- A trial to test the efficacy on the MMR vaccine against Covid-19 will soon launch in SA
- Researchers aim to recruit 5 000 frontline healthcare workers in the country
- The study is part of a larger, global trial involving several other countries in low-and-middle-income countries
Scientists from the University of Cape Town (UCT) and Witwatersrand (Wits) are launching a clinical trial to test whether the childhood vaccine for measles, mumps and rubella (MMR) can protect frontline health-care workers from Covid-19, the disease caused by SARS-CoV-2, or reduce the severity of illness for infected individuals.
Researchers of the trial are hoping to learn whether the vaccine can elicit an immune response that slows the spread of the virus and protects frontline healthcare workers who work in high-risk settings from developing Covid-19.
Why the MMR vaccine?
The MMR vaccine was approved almost 50 years ago and has since been safely given safely to hundreds of millions of people around the world.
The World Health Organization (WHO) states that the vaccine is widely used for the immunisation of children in certain regions of the world due to its advantages over individual vaccines.
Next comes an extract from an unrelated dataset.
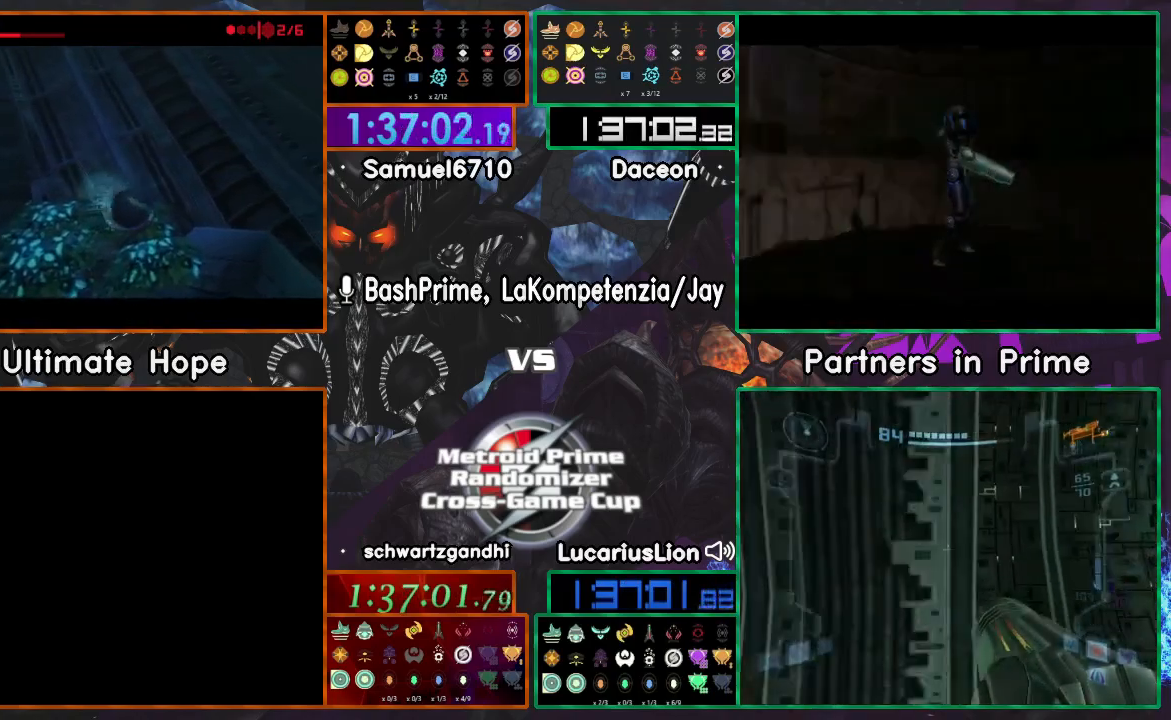
Gameplay with a controller (Nintendo layout); each line is a JSON object with the inputs held at the frame after it. "events" lists button and stick changes between this image and that frame as [ms after this image, input, new state], when the widget could be followed in between. Not read: L1 L3 R3 START Y.
{"buttons": [], "left_stick": "center", "right_stick": "center", "events": [[150, "A", "down"], [317, "A", "up"]]}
In a news release by the universities, the research team leading the SA trial point out that growing evidence suggests that the MMR vaccine may be beneficial beyond protecting against measles, mumps and rubella, and could broadly boost an individual’s immunity. In addition, it may also prevent infection from SARS-CoV-2 for a limited period.
“We know that the MMR vaccine is safe and we think there are two main reasons that it could prevent Covid-19,” said Sinead Delany-Moretlwe, one of the trial’s national principal investigators, and a research professor at the Wits Reproductive Health and HIV Institute (Wits RHI).
“Firstly, this type of vaccine, which contains small amounts of very weakened measles, mumps and rubella viruses, appears to strengthen the body’s immune response to infections in general, not just to the viruses in that particular vaccine.”
Another reason it may be effective is that there are similarities between the weakened viruses in the vaccine and the Covid-19 virus. The researchers explain that all of these viruses have similar proteins on their surfaces that are involved in infecting cells in the body, and they therefore hypothesise that antibodies made in response to the MMR vaccine may also recognise and fight SARS-CoV-2.
Frontline healthcare workers from low-and-middle income countries including South Africa, Zambia, Zimbabwe, Ghana, Uganda, as well as high-income countries such as the US, UK, and Ireland will be recruited for the trial.
Additional reporting by HealthDay recently explained that the trial is funded by a $9 million (R152 million) grant from the Bill and Melinda Gates Foundation, Wellcome Trust, Mastercard, and other public and philanthropic donors, and that researchers hope to enroll as many as 30 000 healthcare workers worldwide.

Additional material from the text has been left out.